Institutional Strengthening

VISP supports the Victims’ Unit, as well as other national, departmental and municipal entities, in the design, validation and implementation of information systems, inter-institutional coordination, strategic planning, internal and external communications, victim’s participation, attention to victims, and monitoring and evaluation.

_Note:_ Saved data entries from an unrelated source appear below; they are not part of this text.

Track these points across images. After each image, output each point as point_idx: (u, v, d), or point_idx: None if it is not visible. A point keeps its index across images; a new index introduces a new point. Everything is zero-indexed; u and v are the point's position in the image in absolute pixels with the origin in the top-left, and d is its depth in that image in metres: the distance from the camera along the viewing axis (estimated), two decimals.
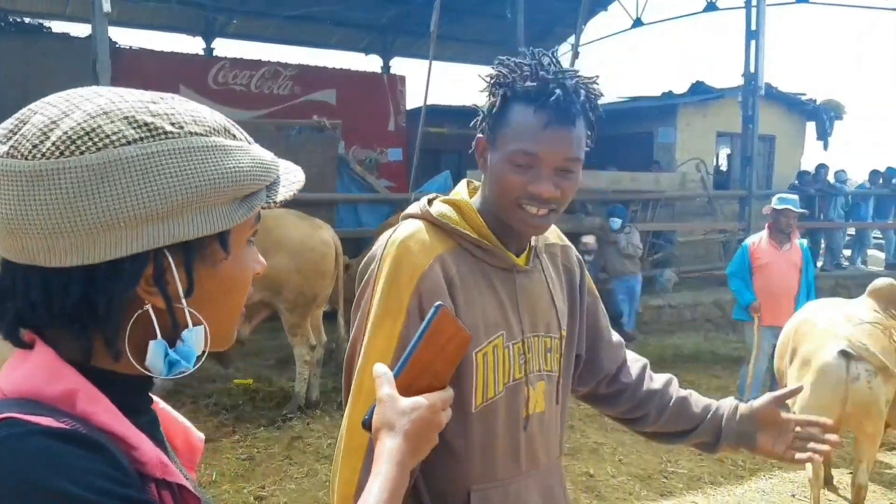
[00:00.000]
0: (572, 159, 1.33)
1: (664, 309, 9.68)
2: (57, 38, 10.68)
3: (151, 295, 0.74)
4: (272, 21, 11.68)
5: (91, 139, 0.68)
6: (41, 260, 0.69)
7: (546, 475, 1.51)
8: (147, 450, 0.73)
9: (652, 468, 4.96)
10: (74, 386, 0.71)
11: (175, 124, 0.73)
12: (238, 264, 0.81)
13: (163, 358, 0.76)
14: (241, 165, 0.76)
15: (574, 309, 1.59)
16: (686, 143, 12.55)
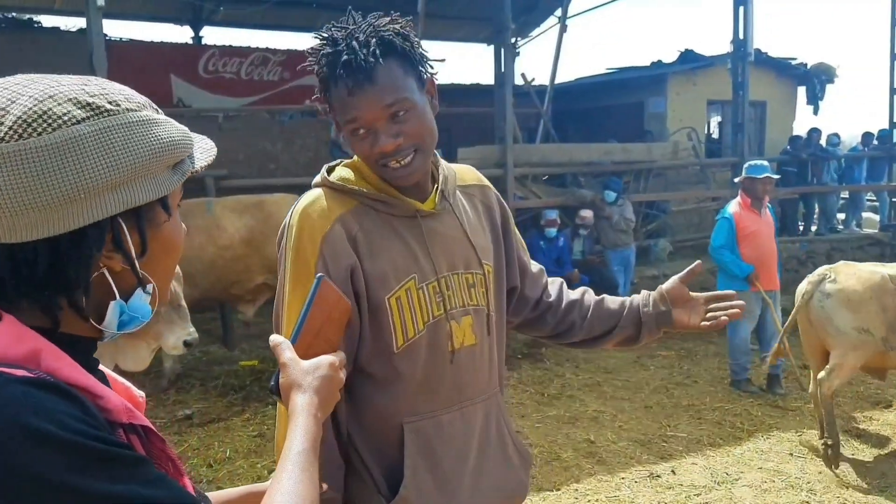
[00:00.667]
0: (391, 104, 1.38)
1: (660, 279, 9.69)
2: (48, 32, 10.69)
3: (111, 259, 0.81)
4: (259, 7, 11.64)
5: (45, 121, 0.74)
6: (6, 237, 0.74)
7: (483, 406, 1.59)
8: (111, 397, 0.80)
9: (651, 433, 5.09)
10: (38, 346, 0.76)
11: (112, 102, 0.80)
12: (176, 226, 0.90)
13: (118, 317, 0.84)
14: (172, 135, 0.85)
15: (499, 245, 1.67)
16: (677, 112, 12.59)
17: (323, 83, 1.42)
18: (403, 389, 1.49)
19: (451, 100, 12.75)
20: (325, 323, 1.15)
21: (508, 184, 8.95)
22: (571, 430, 5.12)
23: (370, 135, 1.41)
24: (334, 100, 1.41)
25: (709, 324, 1.68)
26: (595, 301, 1.78)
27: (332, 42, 1.39)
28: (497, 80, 10.07)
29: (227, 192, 7.12)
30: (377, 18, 1.41)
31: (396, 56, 1.39)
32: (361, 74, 1.36)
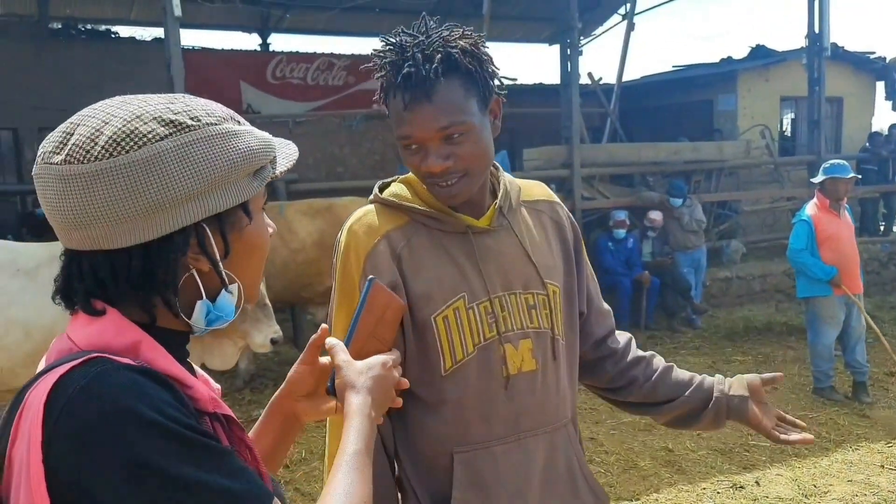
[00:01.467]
0: (447, 126, 1.32)
1: (732, 280, 9.53)
2: (124, 42, 11.06)
3: (197, 261, 0.88)
4: (324, 14, 11.79)
5: (133, 139, 0.81)
6: (105, 244, 0.83)
7: (547, 439, 1.48)
8: (200, 388, 0.86)
9: (732, 441, 4.94)
10: (138, 338, 0.84)
11: (193, 118, 0.86)
12: (258, 228, 0.95)
13: (205, 315, 0.91)
14: (250, 145, 0.90)
15: (570, 263, 1.57)
16: (748, 109, 12.24)
17: (383, 88, 1.38)
18: (453, 415, 1.41)
19: (514, 100, 12.68)
20: (378, 324, 1.15)
21: (575, 184, 8.85)
22: (648, 438, 5.00)
23: (421, 151, 1.36)
24: (391, 108, 1.37)
25: (784, 436, 1.54)
26: (664, 366, 1.65)
27: (399, 49, 1.34)
28: (563, 79, 9.94)
29: (297, 196, 7.21)
30: (450, 30, 1.35)
31: (460, 74, 1.33)
32: (420, 90, 1.30)
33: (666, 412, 1.64)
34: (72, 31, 11.14)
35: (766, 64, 12.56)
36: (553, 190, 6.52)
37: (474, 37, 1.37)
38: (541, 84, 14.36)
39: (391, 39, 1.36)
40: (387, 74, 1.35)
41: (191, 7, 9.82)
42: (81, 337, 0.84)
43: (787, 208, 11.04)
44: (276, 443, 1.11)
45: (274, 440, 1.11)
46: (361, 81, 12.41)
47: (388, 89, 1.36)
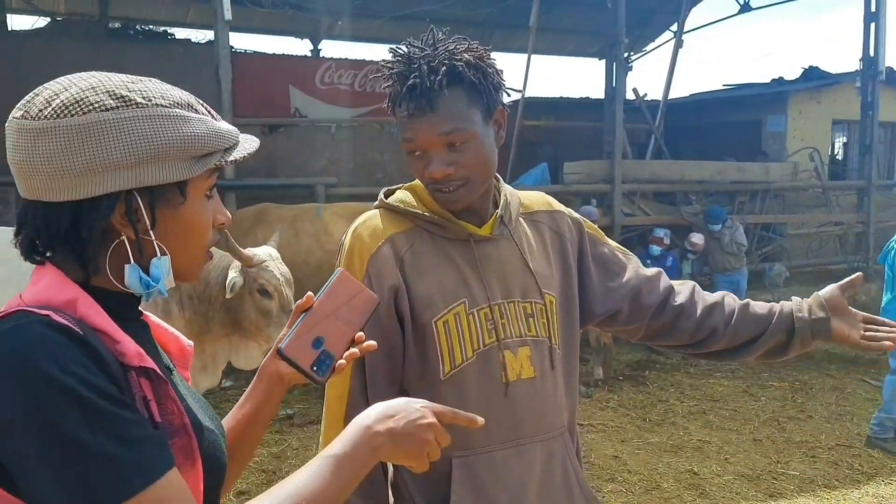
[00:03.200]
0: (448, 133, 1.37)
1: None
2: (179, 43, 11.32)
3: (125, 227, 0.94)
4: (375, 21, 11.95)
5: (79, 106, 0.89)
6: (43, 196, 0.91)
7: (545, 446, 1.49)
8: (126, 343, 0.91)
9: (760, 468, 4.85)
10: (75, 296, 0.91)
11: (145, 98, 0.93)
12: (195, 210, 1.00)
13: (138, 279, 0.96)
14: (196, 132, 0.95)
15: (568, 273, 1.58)
16: (798, 131, 12.02)
17: (391, 98, 1.43)
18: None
19: (559, 113, 12.67)
20: (343, 307, 1.16)
21: (615, 199, 8.80)
22: (673, 460, 4.94)
23: (424, 158, 1.41)
24: (398, 117, 1.42)
25: (872, 344, 1.53)
26: (740, 305, 1.64)
27: (407, 60, 1.39)
28: (608, 94, 9.92)
29: (335, 200, 7.31)
30: (457, 43, 1.40)
31: (464, 86, 1.38)
32: (423, 100, 1.36)
33: (754, 351, 1.64)
34: (129, 32, 11.46)
35: (819, 86, 12.32)
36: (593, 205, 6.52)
37: (480, 50, 1.42)
38: (587, 98, 14.30)
39: (399, 51, 1.42)
40: (394, 84, 1.40)
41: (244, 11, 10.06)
42: (29, 294, 0.92)
43: (835, 233, 10.80)
44: (260, 403, 1.15)
45: (258, 401, 1.15)
46: None
47: (395, 99, 1.41)
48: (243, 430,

Physical and Psychosocial Rehabilitation

VISP supports the design and delivery of psychosocial competencies for public servants and communities; identification and assessment of victims’ psychosocial and/or physical behavior; training of those responsible for implementing rehabilitation and humanitarian demining measures; and development of mine risk education tools and methodologies.

Transitional Justice

VISP builds institutional capacity to develop protocols and routes for individual and collective reparation.  It also supports programs to promote the diffusion and appropriation of truth and historical memory, and promotes public and private investment in reparation efforts.

Differential Approach

VISP supports the institutional strengthening of processes and tools for the attention and reparation of indigenous and Afro-Colombian populations, people with disabilities, women, children and adolescents, and the lesbian, gay, bisexual, transgender, and intersex community.  VISP also strengthens social mobilization against sexual and gender-based violence, training for ethnic and women’s organizations, and support services for victims of sexual violence.

RESULTS

  • Registered 8.2 million victims through the Victims’ Unit.
  • Trained 370  public servants in the registry of persons with disabilities.
  • Reduced time required to assess victims’ elegibility fro legal redress and benefits from 110 days to 60 days.
  • Trained 2,863 public officers in self-care methodologies to avoid labor burnout.
  • Provided technical assistance to 152 cases of collective reparation.
  • Refurbished 11 attention centers (representing 31 percent of national total).
  • Supported 26 local memory initiatives to comply with the victims’ right to truth and memory in VISP municipalities.
  • Disseminated Basta Ya! report to inform society at large on the conflict; translated report into English to inform the international community on the conflict’s impact.